=== Texte à lire ===
* * * * * * *
Le comptoir - Grosses interrogations sur la facticité des bonsaïs - Miss Kô

Le comptoir et sa mosaïque d'écrans - Miss Kô
Le bar - Miss Kô

Atmosphère nocturne - Miss Kô
Bubble Tea Litchi - Miss Kô


Chez Miss Kô, le pouls de l'espace tout en enfilade bat à un rythme trépidant. Dès l’entrée, la perspective donne l’impression d’être propulsé dans une rue d’un Chinatown kitsch polychrome, une Asie fantasmée, à laquelle la science fiction, steam punk façon Blade Runner confère une atmosphère fiévreuse et exubérante. On se croirait en plein tournage d’un film d’anticipation. Le bar comptoir de 26 mètres de long, incrusté d’écrans qui diffusent en continu 400 journaux télévisés asiatiques dans une mosaïque d’images folles, traverse tout le restaurant et mène aux cuisines ouvertes. Une multitude de détails accrochent l’œil jusqu’à saturation. Les 200 couverts répartis sur quatre espaces entre la terrasse, le lounge, le comptoir et les tables offrent le spectacle d’un lieu à l’animation perpétuelle, spectacle hypnotique, bouillonnant, halluciné. La mise en lumière singulière de Philippe Bourdon renforce cette sensation de décalage horaire, de zone de distorsion. Chez Miss Kô, la nuit est perpétuelle. Ombrelles orange comme des soleils de minuit suspendues au dessus des convives, lampions traditionnels géants, néons urbains parachèvent la fusion décalée, décomplexée qui donne son âme transgénique à ce parc d’attraction pour adultes qui nous en met plein la vue.
* * * * * * *
=== Objectif 1 ===
Selon le texte sur le restaurant Miss Kô, quelle est la longueur du bar comptoir ?
=== Objectif 2 ===
Poursuivez le texte sur le restaurant Miss Kô à partir de sa dernière phrase.
La liste qui suit ne joue aucun rôle ici.

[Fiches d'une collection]
* * * * * * *
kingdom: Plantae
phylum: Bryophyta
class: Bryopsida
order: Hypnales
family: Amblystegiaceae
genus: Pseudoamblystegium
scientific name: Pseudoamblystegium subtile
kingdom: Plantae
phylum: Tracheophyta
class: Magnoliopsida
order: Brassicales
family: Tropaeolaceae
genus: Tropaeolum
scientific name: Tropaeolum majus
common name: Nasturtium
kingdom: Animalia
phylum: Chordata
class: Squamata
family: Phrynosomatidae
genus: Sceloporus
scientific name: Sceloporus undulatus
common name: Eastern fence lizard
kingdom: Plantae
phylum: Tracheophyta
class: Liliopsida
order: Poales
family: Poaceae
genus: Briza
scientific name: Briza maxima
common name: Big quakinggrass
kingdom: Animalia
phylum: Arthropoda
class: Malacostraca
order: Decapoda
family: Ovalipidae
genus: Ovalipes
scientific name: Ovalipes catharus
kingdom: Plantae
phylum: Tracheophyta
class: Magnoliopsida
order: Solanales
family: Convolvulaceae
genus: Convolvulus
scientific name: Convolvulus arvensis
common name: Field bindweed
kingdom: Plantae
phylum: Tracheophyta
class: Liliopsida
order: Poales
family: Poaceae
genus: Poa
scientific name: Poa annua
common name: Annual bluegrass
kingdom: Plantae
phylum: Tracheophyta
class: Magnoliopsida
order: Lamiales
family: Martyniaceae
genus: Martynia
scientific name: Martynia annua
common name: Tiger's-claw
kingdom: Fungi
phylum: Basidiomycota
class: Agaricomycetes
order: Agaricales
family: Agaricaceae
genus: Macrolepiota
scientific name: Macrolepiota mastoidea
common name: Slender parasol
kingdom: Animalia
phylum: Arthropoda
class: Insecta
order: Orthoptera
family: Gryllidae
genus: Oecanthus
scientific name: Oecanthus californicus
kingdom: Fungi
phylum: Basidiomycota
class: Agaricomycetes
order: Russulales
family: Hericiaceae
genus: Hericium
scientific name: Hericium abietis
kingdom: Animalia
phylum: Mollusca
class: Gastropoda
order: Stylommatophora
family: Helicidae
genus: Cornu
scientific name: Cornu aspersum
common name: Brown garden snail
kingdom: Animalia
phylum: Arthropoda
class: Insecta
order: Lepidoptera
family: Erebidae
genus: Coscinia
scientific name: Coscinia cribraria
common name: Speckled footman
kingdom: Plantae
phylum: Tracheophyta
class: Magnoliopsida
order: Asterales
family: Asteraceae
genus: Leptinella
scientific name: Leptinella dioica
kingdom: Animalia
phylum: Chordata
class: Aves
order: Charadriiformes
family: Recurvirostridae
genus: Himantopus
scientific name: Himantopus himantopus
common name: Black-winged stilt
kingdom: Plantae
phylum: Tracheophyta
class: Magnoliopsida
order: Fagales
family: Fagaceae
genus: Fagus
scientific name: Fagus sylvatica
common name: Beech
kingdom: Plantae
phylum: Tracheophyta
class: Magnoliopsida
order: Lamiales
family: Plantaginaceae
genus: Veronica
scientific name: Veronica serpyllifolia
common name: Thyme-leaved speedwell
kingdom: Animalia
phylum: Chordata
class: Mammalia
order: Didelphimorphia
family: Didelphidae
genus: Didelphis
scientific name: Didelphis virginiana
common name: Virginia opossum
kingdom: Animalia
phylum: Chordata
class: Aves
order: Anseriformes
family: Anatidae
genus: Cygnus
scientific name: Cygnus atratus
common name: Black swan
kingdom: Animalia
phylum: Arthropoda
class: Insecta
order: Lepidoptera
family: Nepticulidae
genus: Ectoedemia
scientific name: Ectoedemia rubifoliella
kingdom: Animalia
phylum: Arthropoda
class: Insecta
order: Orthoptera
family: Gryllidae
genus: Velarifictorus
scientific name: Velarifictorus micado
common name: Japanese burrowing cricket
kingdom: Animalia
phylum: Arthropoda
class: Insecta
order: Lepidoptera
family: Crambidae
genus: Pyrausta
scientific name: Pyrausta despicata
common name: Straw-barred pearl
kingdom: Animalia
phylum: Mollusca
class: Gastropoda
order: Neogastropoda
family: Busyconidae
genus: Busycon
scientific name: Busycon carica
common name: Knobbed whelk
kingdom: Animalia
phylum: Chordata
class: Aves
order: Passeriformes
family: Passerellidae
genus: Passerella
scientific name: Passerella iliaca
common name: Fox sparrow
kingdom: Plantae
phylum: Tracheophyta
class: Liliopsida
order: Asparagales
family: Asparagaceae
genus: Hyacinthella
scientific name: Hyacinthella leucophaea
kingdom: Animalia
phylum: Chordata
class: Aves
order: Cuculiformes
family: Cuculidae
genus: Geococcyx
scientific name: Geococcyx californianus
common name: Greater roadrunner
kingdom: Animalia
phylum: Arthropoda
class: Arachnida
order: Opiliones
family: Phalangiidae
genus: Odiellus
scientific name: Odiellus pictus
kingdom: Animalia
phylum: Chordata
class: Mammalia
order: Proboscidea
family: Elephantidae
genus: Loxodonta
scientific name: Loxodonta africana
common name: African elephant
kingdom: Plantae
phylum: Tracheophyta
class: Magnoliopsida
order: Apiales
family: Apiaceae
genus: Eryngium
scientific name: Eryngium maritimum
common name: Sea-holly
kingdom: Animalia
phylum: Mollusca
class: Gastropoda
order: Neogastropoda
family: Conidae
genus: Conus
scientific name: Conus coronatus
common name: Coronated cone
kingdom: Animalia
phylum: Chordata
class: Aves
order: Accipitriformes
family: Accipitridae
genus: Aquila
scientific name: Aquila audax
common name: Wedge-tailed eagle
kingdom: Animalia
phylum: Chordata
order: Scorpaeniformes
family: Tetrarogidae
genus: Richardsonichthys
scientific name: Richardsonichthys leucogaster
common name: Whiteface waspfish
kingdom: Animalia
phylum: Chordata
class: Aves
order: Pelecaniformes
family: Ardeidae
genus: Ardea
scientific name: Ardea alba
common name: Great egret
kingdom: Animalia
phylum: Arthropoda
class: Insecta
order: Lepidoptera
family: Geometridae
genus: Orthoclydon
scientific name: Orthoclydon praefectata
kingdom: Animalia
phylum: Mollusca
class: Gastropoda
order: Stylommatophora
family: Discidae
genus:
* * * * * * *
=== Réponse 1 ===
26 mètres.

=== Réponse 2 ===
Je n’ai pas testé les cocktails dont j’ai ouï dire le plus grand bien et le plus grand mal, déjeuner pondéré - en même temps n’étant pas une experte, mon avis n’aurait pas été d’une grande aide, la seule chose que je demande à un cocktail, c’est de commencer de me faire rire bêtement au bout du premier verre, c’est dire si mes exigences en la matière sont limitées. Cependant, je me suis laissée tenter par le désormais classique Bubble Tea cette boisson taïwanaise régressive à souhait en version thé vert au sirop de litchi et perles de tapioca. Breuvage ludique par excellence, insolent de gaminerie auquel j’adhère tout  à fait.

Le concept créatif second degré de la scénographie sous acide ne doit pas nous faire oublier ce qui se passe dans l’assiette. Le chef Fabrice Monot a invité à le rejoindre en cuisine Linda Rodriguez (Bond Street New York, Hachi Las Vegas) et Martin Swift (Nobu Londres). Côté carte, Pad Thaï, sushis, tataki, maki, burger au bœuf de Kobe, le tout est fusionné en repiquant dans les lubies du moment, le homard systématiquement allié à la mangue par exemple. L’exotisme se ponctue de touches bien de chez nous asperges et foie gras propulsés dans des spécialités thaï. Quelques impertinences affleurent comme le Boursin faisant une apparition surpris dans un poulet croustillant au shiso. La salade niçoise se métisse Eurasie avec le tataki de thon. Les standards asiatiques revisités à la sauce West Coast ont un côté très Nobu, branché, pas désagréable pour qui apprécie le genre.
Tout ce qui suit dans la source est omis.